■ ESTRATTO DEL DOCUMENTO:
········

Con l’espressione Valle del Belìce si intende una vasta area della Sicilia occidentale segnata dal passaggio del fiume Belìce (lungo 77 km) che racchiude comuni delle province di Trapani, Agrigento e Palermo. La Valle del Belìce ha avuto un passato glorioso grazie a Sicani, Elimi, Fenici, Greci che l’hanno abitata.
Non possiamo, ahimè, dire lo stesso della contemporaneità, segnata da un avvenimento incredibilmente drammatico e, al contempo, scandaloso: nel gennaio del 1968 l’area è stata colpita da un fortissimo terremoto che ne ha devastato molti comuni.
La ricostruzione successiva è stata caratterizzata da opere faraoniche, dispendio assurdo di fondi pubblici, corruzione e speculazione. Oltre il danno (che umanamente è stato tragico) la beffa: ancora oggi la ricostruzione sembra un miraggio.

La Valle del Belìce, tuttavia, gode di un’altra fama ben più positiva che la mette in bella mostra a livello nazionale ed estero grazie alla produzione di prodotti enogastronomici assolutamente genuini e tipici, come la Vastedda del Belìce: l’unico formaggio di pecora a pasta filata presente sul suolo nazionale secondo Slow Food che lo tutela attraverso il suo presidio.
Gli stessi produttori da qualche anno si sono riuniti in consorzio (Consorzio di tutela della Vastedda della Valle del Belice, per l’appunto) ottenendo per questo formaggio anche il marchio Dop (Denominazione Origine Protetta).

vastedda

Come per i prodotti più buoni e tipici, la Vastedda nasce da un errore. Pare, infatti, che un antico casaro siciliano – una volta lavorato il latte delle sue pecore – avesse messo la pasta ottenuta nelle fuscelle, tipici cestini in giunco. A causa delle alte temperature, però, il suo prodotto si guastò e il casaro tentò di rimediare all’accaduto immergendo la pasta nell’acqua calda, proprio come per la ricotta. Grazie a questo tentativo – che oggi è una tecnica di lavorazione vera e propria – la pasta cominciò a filare. Posizionata su un piatto, assunse la forma di focaccia – vastedda, per l’appunto – da cui prese il nome.

········

■ MATERIALE FORNITO:
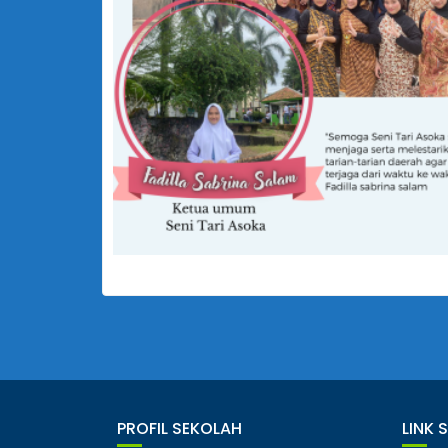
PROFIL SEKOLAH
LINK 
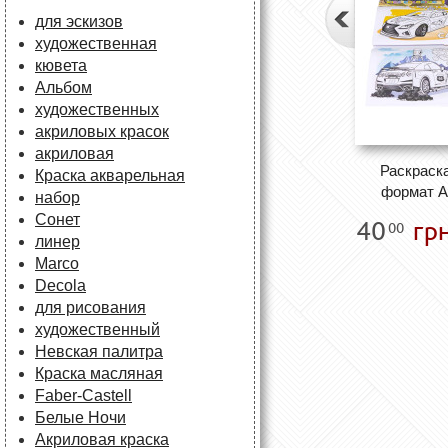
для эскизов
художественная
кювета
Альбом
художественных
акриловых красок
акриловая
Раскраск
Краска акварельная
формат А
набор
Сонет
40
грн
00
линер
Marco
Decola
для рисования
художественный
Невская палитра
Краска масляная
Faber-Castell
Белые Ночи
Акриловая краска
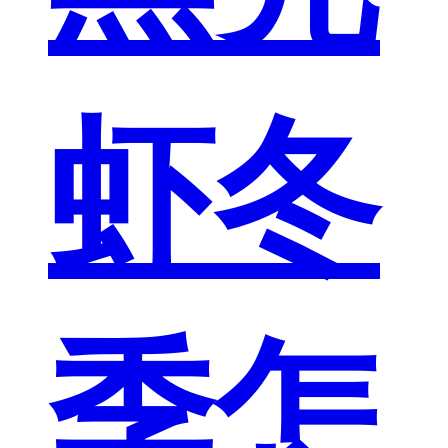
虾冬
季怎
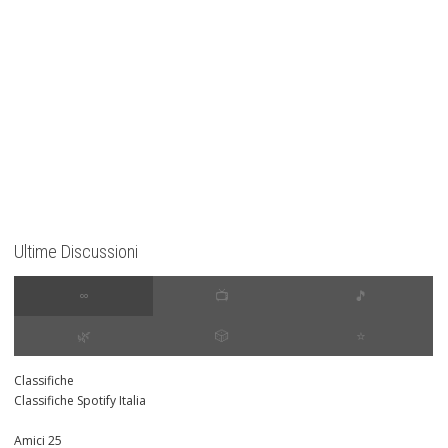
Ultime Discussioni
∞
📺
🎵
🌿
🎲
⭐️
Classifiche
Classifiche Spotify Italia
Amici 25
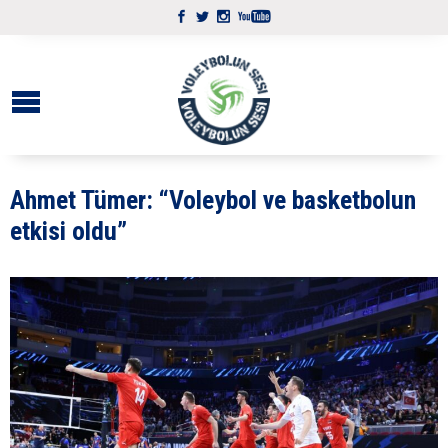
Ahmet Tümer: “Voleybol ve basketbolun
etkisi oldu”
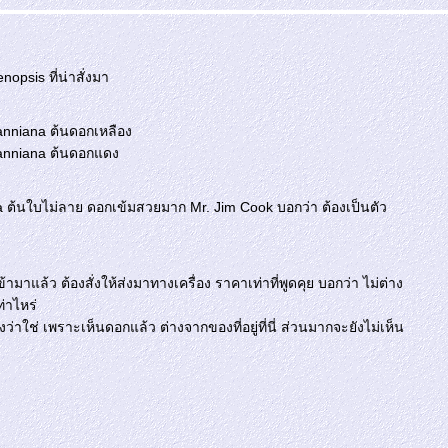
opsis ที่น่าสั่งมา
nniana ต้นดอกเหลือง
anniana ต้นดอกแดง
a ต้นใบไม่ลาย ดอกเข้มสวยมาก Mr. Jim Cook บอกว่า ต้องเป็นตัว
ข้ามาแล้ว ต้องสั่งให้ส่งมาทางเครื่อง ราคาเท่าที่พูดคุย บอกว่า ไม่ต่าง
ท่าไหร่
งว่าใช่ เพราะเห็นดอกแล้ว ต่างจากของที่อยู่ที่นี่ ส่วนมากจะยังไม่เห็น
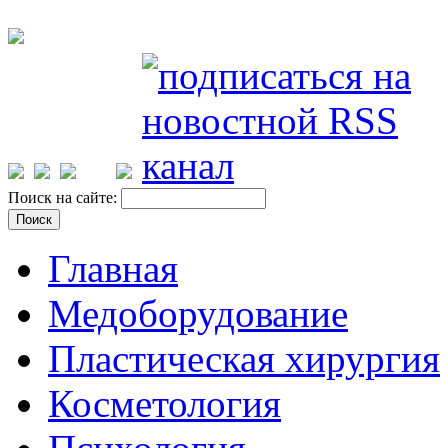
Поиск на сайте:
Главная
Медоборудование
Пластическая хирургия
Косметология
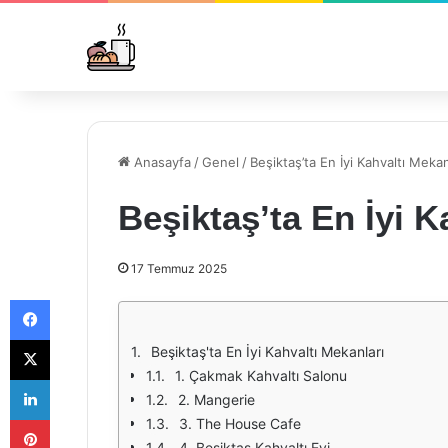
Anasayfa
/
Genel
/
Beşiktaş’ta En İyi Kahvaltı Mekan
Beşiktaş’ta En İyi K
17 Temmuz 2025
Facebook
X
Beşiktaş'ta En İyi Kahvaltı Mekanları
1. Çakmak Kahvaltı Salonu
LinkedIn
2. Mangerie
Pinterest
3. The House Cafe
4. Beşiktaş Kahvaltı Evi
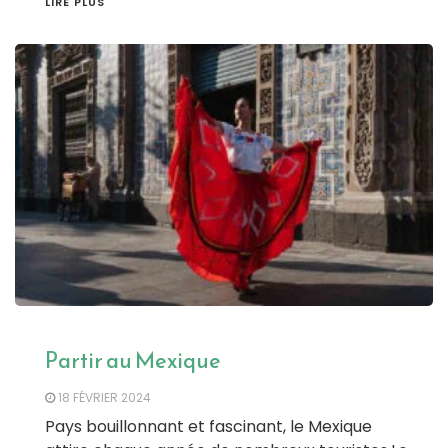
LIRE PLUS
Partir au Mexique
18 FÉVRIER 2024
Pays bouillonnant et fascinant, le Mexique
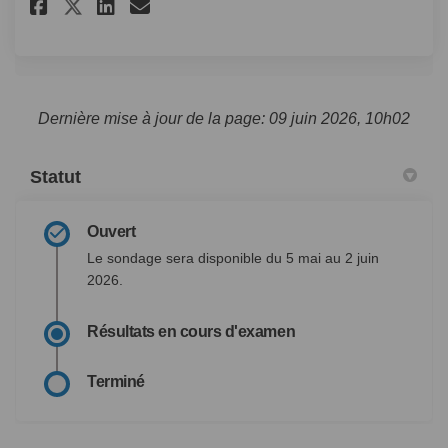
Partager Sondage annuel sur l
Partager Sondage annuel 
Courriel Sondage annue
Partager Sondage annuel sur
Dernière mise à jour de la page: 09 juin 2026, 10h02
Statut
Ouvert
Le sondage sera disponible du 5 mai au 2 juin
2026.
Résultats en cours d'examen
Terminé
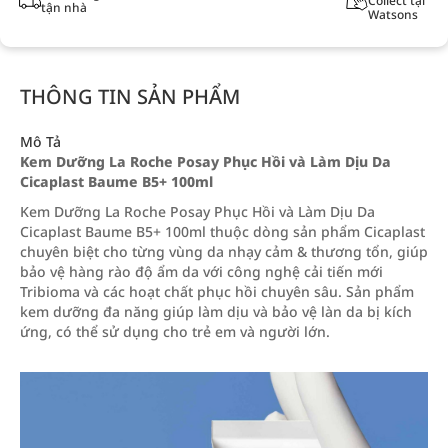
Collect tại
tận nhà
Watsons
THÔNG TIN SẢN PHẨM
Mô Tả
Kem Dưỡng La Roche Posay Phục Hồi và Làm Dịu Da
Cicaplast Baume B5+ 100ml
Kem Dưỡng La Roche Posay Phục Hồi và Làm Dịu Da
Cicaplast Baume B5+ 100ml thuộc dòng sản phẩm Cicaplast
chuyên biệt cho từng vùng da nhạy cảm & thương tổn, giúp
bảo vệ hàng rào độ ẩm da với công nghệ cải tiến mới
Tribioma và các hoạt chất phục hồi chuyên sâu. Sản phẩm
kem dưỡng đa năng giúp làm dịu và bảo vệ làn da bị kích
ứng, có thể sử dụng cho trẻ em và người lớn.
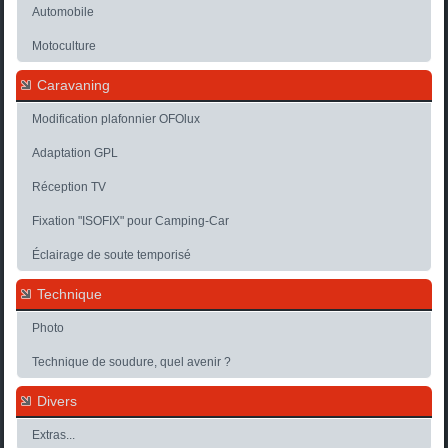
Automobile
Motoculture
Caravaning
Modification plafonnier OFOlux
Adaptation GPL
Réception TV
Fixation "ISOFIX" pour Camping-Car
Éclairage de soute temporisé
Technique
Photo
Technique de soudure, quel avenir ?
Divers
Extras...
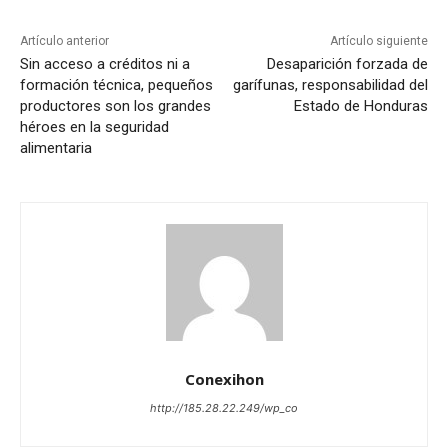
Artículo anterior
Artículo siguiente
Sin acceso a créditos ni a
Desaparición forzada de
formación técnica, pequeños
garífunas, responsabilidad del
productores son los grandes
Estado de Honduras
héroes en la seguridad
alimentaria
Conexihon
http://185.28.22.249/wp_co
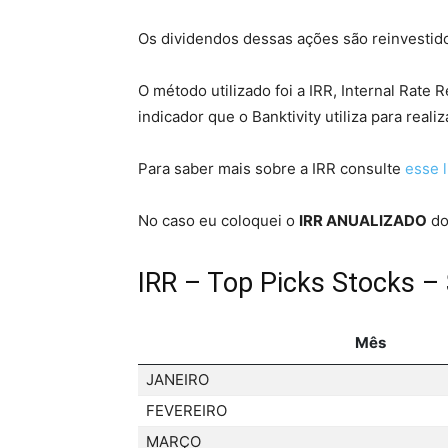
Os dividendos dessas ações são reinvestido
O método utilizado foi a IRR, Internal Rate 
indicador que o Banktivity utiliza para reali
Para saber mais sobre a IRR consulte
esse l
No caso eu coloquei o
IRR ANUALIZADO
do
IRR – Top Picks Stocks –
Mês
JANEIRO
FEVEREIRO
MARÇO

········

■ ESERCIZI DA SVOLGERE:
a - Nel testo sulla Valle del Belìce, sostituisci "terremoto" con "sisma" e riscrivi tutto da "Con l’espressione Valle" fino a "sembra un miraggio.".
b - Prosegui il testo sulla Valle del Belìce a partire dalla sua ultima frase.
Le righe non hanno alcun legame con il testo sulla Valle del Belìce.

■ RISPOSTE IN ORDINE:
a -
Con l’espressione Valle del Belìce si intende una vasta area della Sicilia occidentale segnata dal passaggio del fiume Belìce (lungo 77 km) che racchiude comuni delle province di Trapani, Agrigento e Palermo. La Valle del Belìce ha avuto un passato glorioso grazie a Sicani, Elimi, Fenici, Greci che l’hanno abitata.
Non possiamo, ahimè, dire lo stesso della contemporaneità, segnata da un avvenimento incredibilmente drammatico e, al contempo, scandaloso: nel gennaio del 1968 l’area è stata colpita da un fortissimo sisma che ne ha devastato molti comuni.
La ricostruzione successiva è stata caratterizzata da opere faraoniche, dispendio assurdo di fondi pubblici, corruzione e speculazione. Oltre il danno (che umanamente è stato tragico) la beffa: ancora oggi la ricostruzione sembra un miraggio.

b -
Prodotta interamente con il latte fresco di pecore razza Valle del Belìce nel periodo estivo, questo formaggio ha un gusto molto particolare con note leggermente acidule che ben si bilanciano con gli aromi tipici del latte fresco dal sapore dolce e gradevole. La sua pasta è bianca e, insieme alla caratteristica forma a focaccia, con le sue facce lievemente convesse, rende inconfondibile la Vastedda. Interessanti anche le qualità organolettiche: per via della speciale tecnica di filatura, viene generato un dilavamento del grasso che, a parità del peso, fornisce un incremento delle proteine presenti.

Da una parte, la bassa concentrazione di lipidi lo rende, dunque, un formaggio molto leggero e digeribile; dall’altra, le proteine, insieme a vitamine liposolubili e sali minerali, costituiscono un eccellente fonte di principi nutrivi.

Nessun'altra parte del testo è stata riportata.